> _WHAT YOU WILL DO_
Locate each line in the material that contains the string "VIEDIrezidence", and copy those lines out. Treat uppercase and lowercase letters as different.

> _PROVIDED INFORMATION_
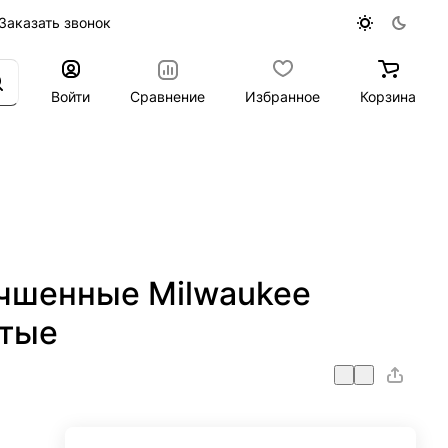
Заказать звонок
Войти
Сравнение
Избранное
Корзина
чшенные Milwaukee
тые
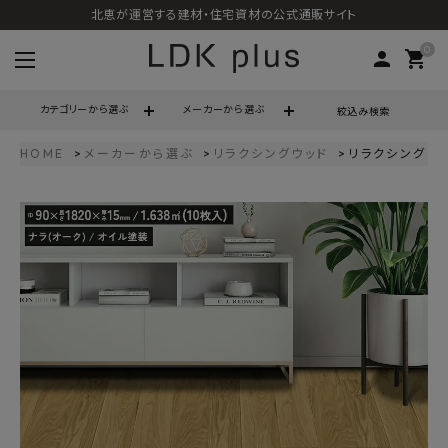
北恵が運営する建材・住宅資材の公式通販サイト
0
person
shopping_cart
カテゴリーから選ぶ
メーカーから選ぶ
絞込み検索
HOME
メーカーから選ぶ
リラクシングウッド
リラクシングウッ
search
call
06-6121-9302
schedule
営業時間 - 10:00～17:00（定休日 - 土日祝）
ACCOUNT MENU
ようこそ ゲスト 様
meeting_room
person
ログイン
会員登録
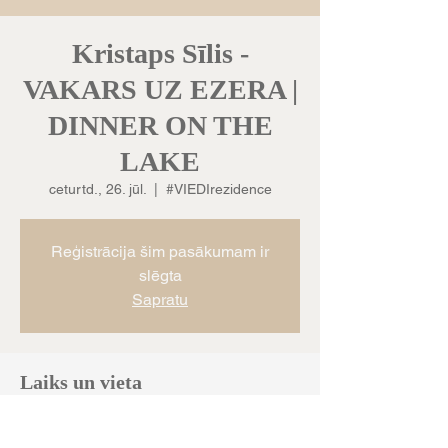
Kristaps Sīlis -
VAKARS UZ EZERA |
DINNER ON THE
LAKE
ceturtd., 26. jūl.
  |  
#VIEDIrezidence
Reģistrācija šim pasākumam ir
slēgta
Sapratu
Laiks un vieta
2018. g. 26. jūl. 19:00 – 22:30
#VIEDIrezidence, Vestienas pagasts, LV-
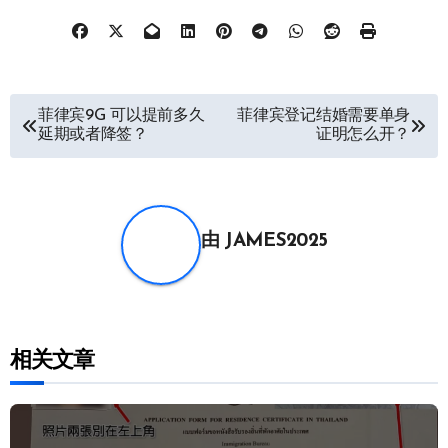
文
菲律宾9G 可以提前多久
菲律宾登记结婚需要单身
延期或者降签？
证明怎么开？
章
导
航
由
JAMES2025
相关文章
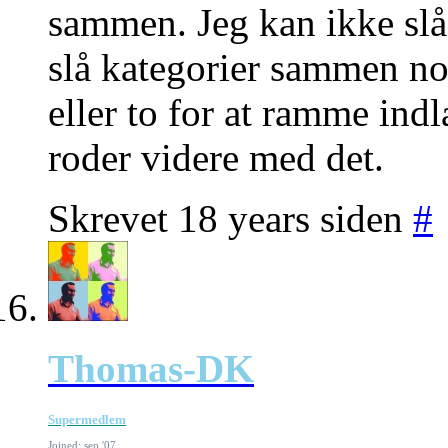
sammen. Jeg kan ikke slå 
slå kategorier sammen no
eller to for at ramme ind
roder videre med det.
Skrevet 18 years siden
#
Thomas-DK
Supermedlem
Joined: sep '07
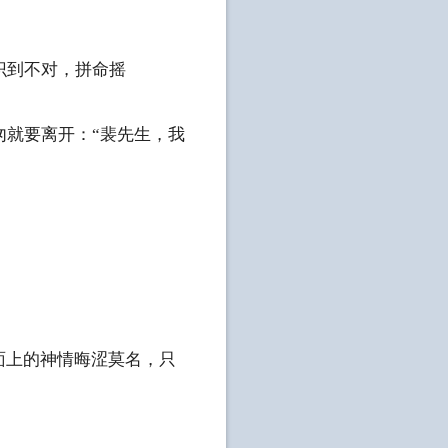
识到不对，拼命摇
就要离开：“裴先生，我
面上的神情晦涩莫名，只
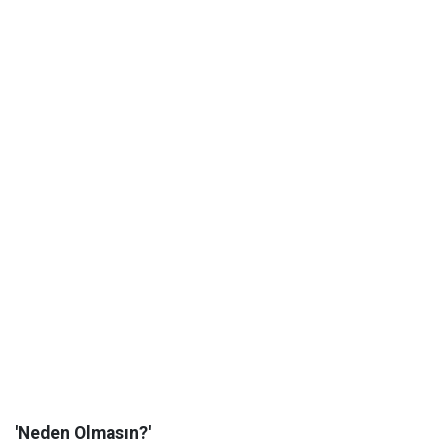
'Neden Olmasın?'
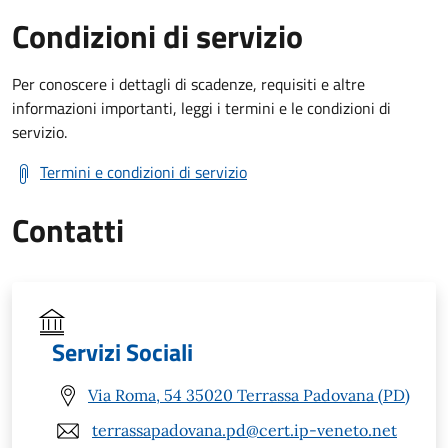
Condizioni di servizio
Per conoscere i dettagli di scadenze, requisiti e altre
informazioni importanti, leggi i termini e le condizioni di
servizio.
Termini e condizioni di servizio
Contatti
Servizi Sociali
Via Roma, 54 35020 Terrassa Padovana (PD)
terrassapadovana.pd@cert.ip-veneto.net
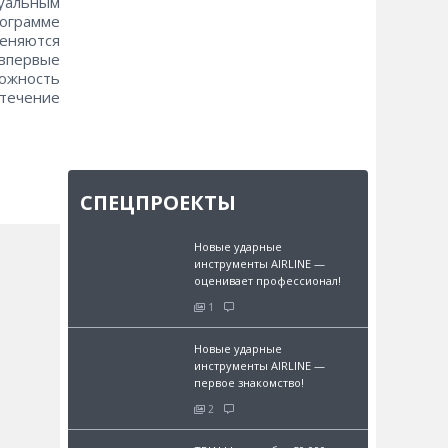
уальным
рограмме
меняются
впервые
ожность
течение
СПЕЦПРОЕКТЫ
Новые ударные
инструменты AIRLINE —
оценивает профессионал!
1
Новые ударные
инструменты AIRLINE —
первое знакомство!
2
и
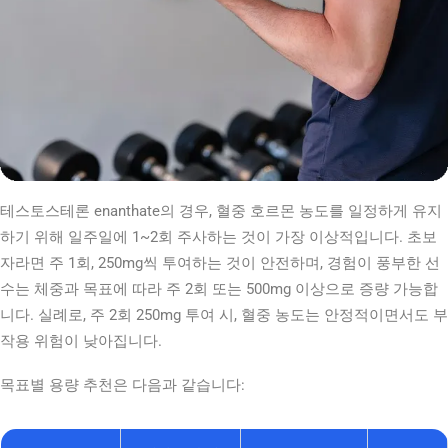
테스토스테론 enanthate의 경우, 혈중 호르몬 농도를 일정하게 유지
하기 위해 일주일에 1~2회 주사하는 것이 가장 이상적입니다. 초보
자라면 주 1회, 250mg씩 투여하는 것이 안전하며, 경험이 풍부한 선
수는 체중과 목표에 따라 주 2회 또는 500mg 이상으로 증량 가능합
니다. 실례로, 주 2회 250mg 투여 시, 혈중 농도는 안정적이면서도 부
작용 위험이 낮아집니다.
목표별 용량 추천은 다음과 같습니다:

> _THE COMPLETED TASK_
#VIEDIrezidence
#VIEDIrezidence, Vestienas pagasts, LV-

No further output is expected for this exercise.